Als ich meinen Kommentar wegen des Umlauts schrieb, hatte ich das Wort "Affenpopöchen" im Ohr, das eine Oma in der "Lindenstraße" als Kosename für ihr bedauernswertes Enkelkind verwendete. Hier war die Silbe -pö- betont und lang. Inzwischen fiel mir jedoch ein, dass die Oma in "Wände haben Ohren" vielleicht "Popochen" auf der ersten Silbe betonte. Dann hätte auch ich es ohne Umlaut gesprochen, FALLS ich das fürchterliche Wort benutzt hätte!

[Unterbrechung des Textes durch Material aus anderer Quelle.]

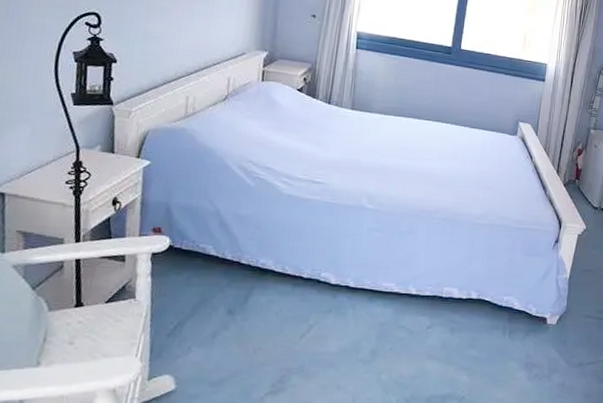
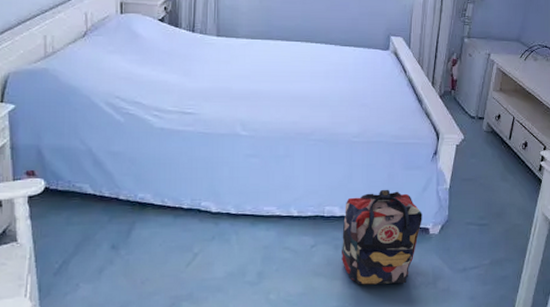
backpack: none [457,274,541,375] -> present [342,189,422,285]

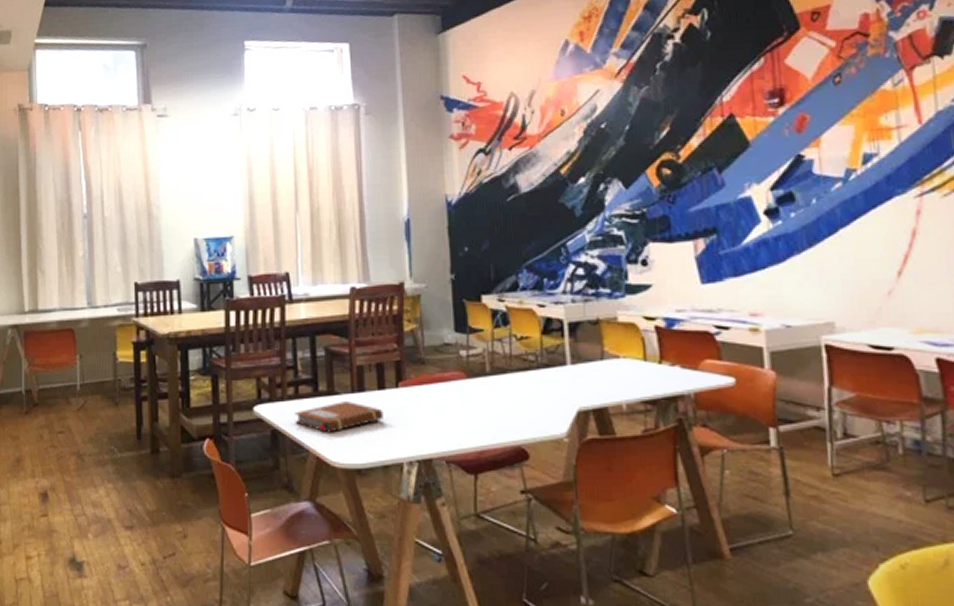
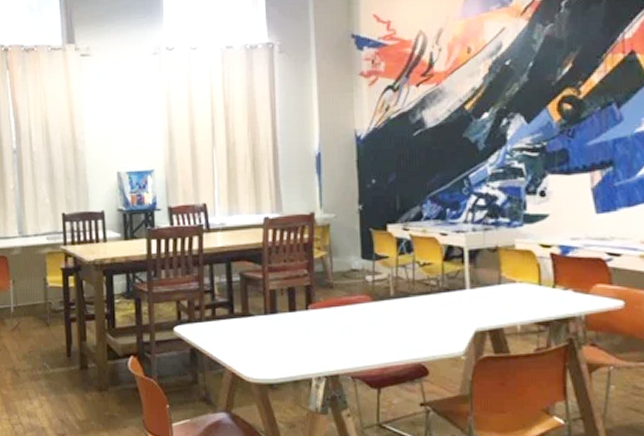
notebook: present [295,402,383,433] -> none [212,323,294,351]

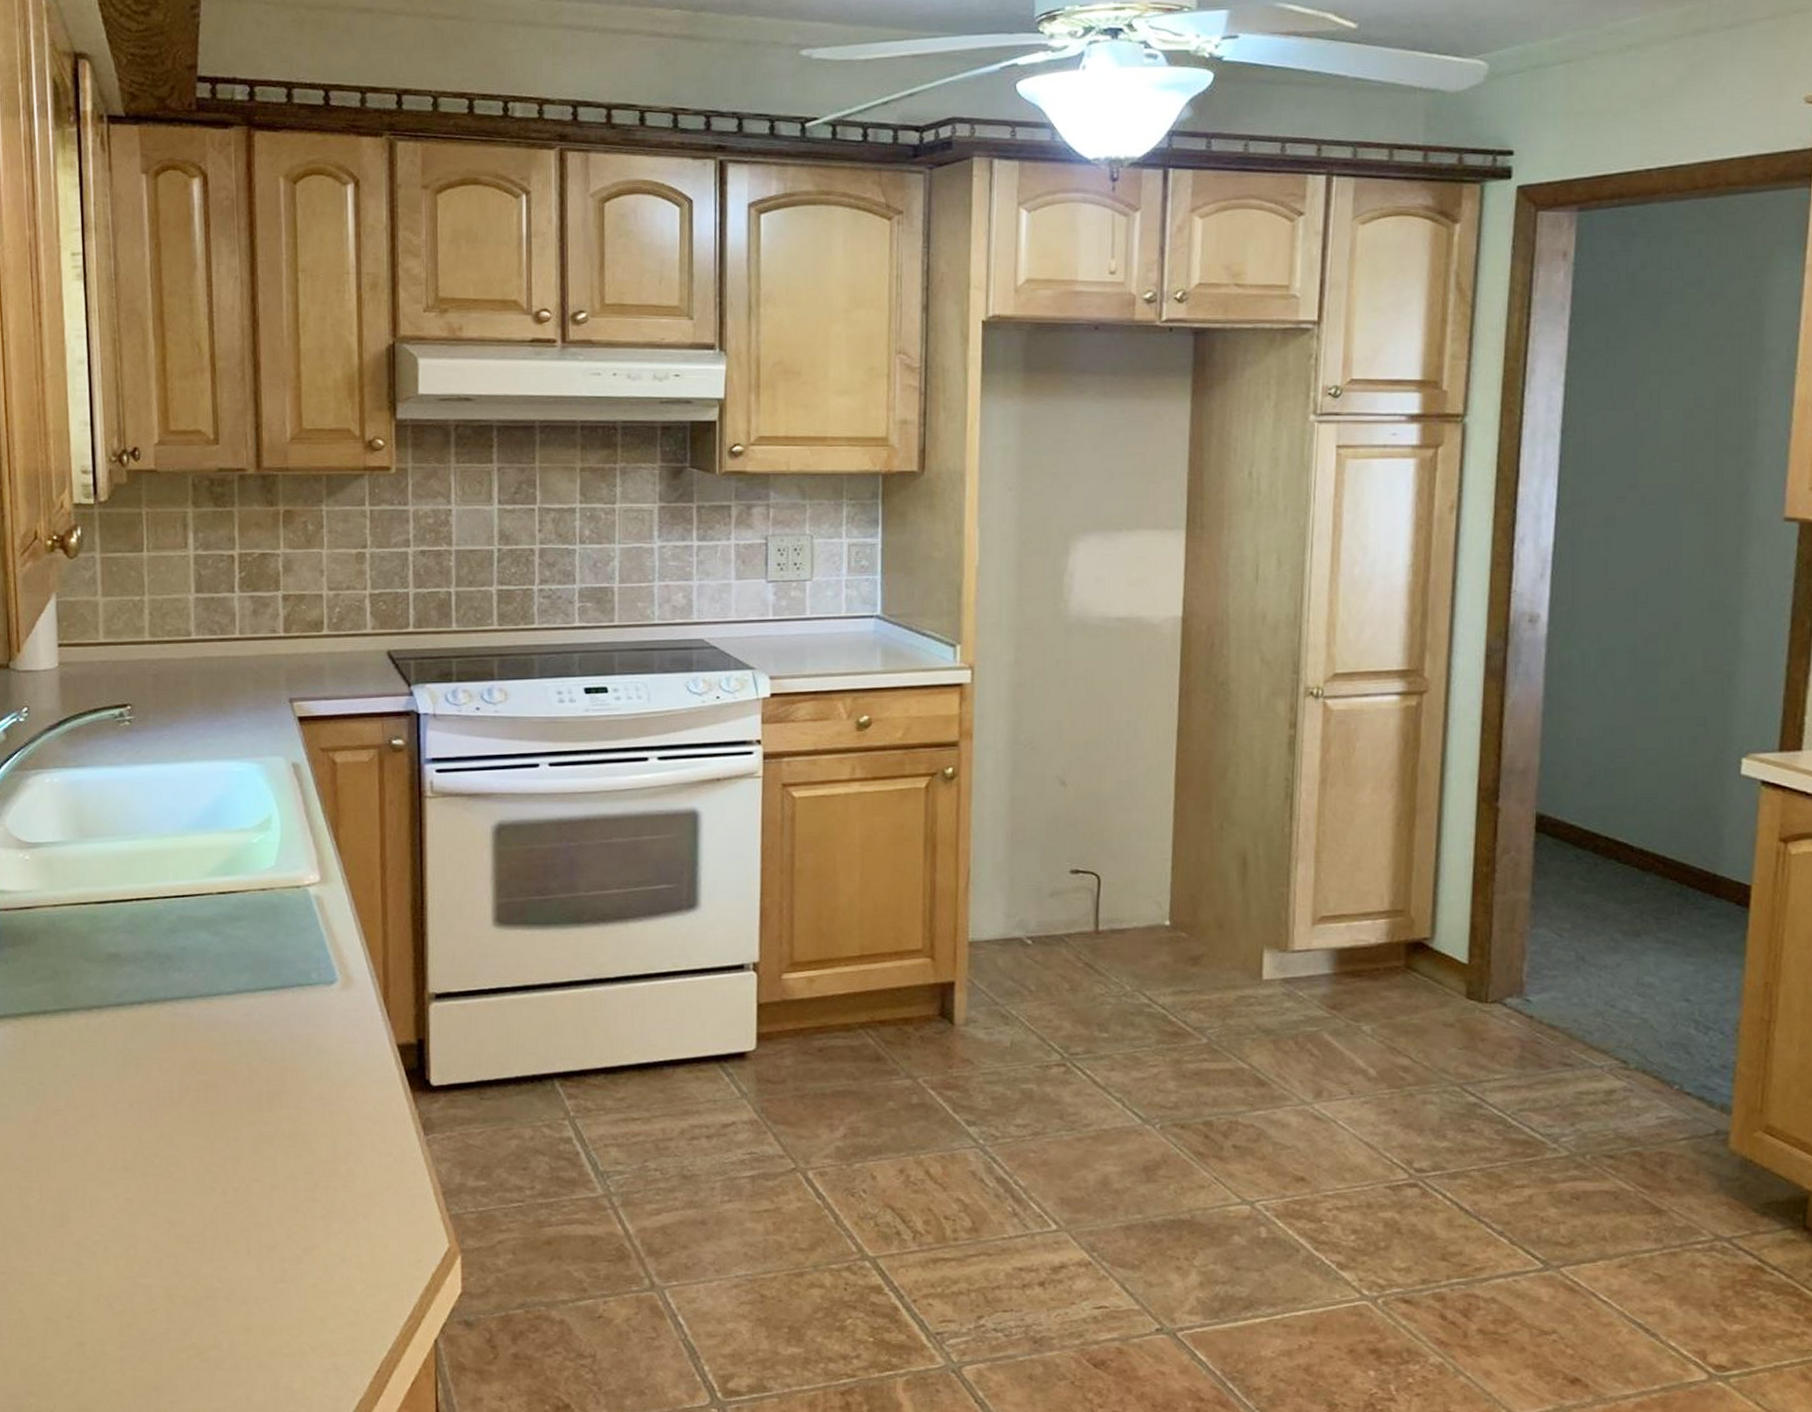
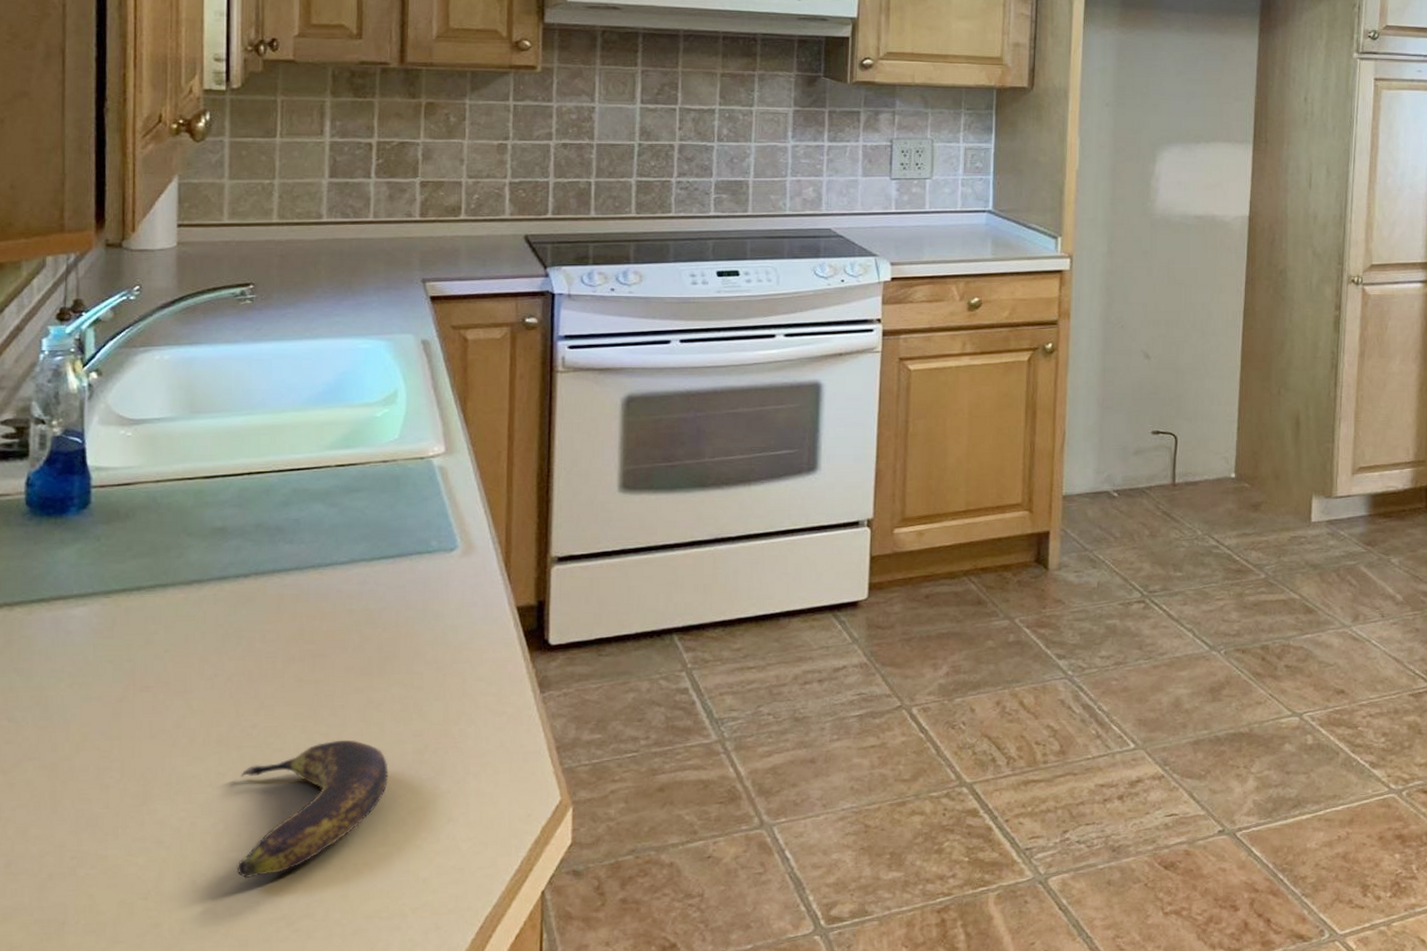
banana: none [147,1172,283,1305] -> present [236,739,388,879]

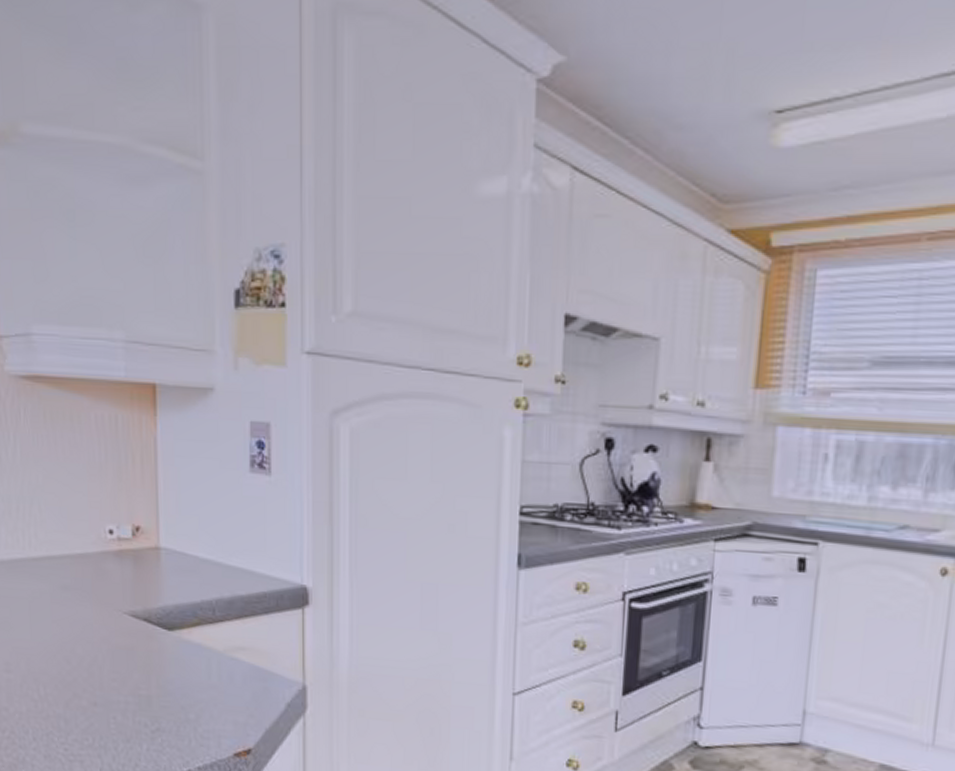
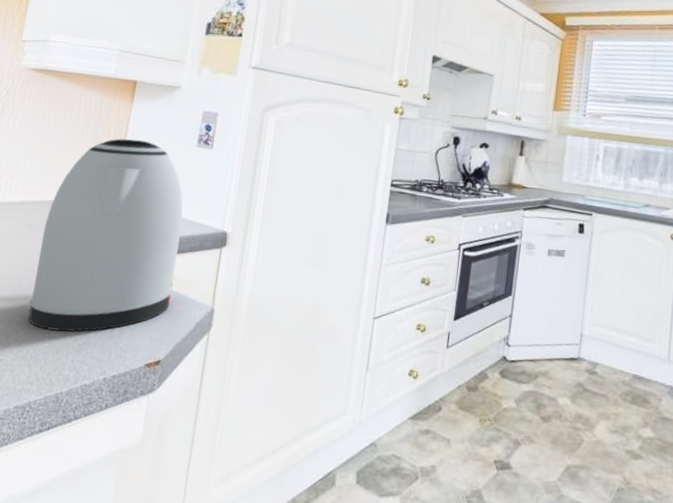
kettle: none [80,466,251,716] -> present [28,138,183,332]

geschrieben von Christelle am 04.01.2022:

Apropos Popöchen: Duden-online kennt das Wort nicht (weder mit ö noch mit o). Er kennt nur Popo, das ist anscheinend Verniedlichung genug. Im Wörterbuch von Wortbedeutung.info gibt es das Pöpöchen, allerdings heißt es dort: Das Wort kommt in den letzten Jahren sehr selten in deutschsprachigen Texten vor. Die Worthäufigkeit sagt nichts über die Bekanntheit des Wortes oder das Vorkommen in der gesprochenen Sprache aus. Am bekanntesten ist das Wort durch das Lied von Alfred Zucker „Hallöchen Popöchen“. Das habe ich heute alles gegoogelt.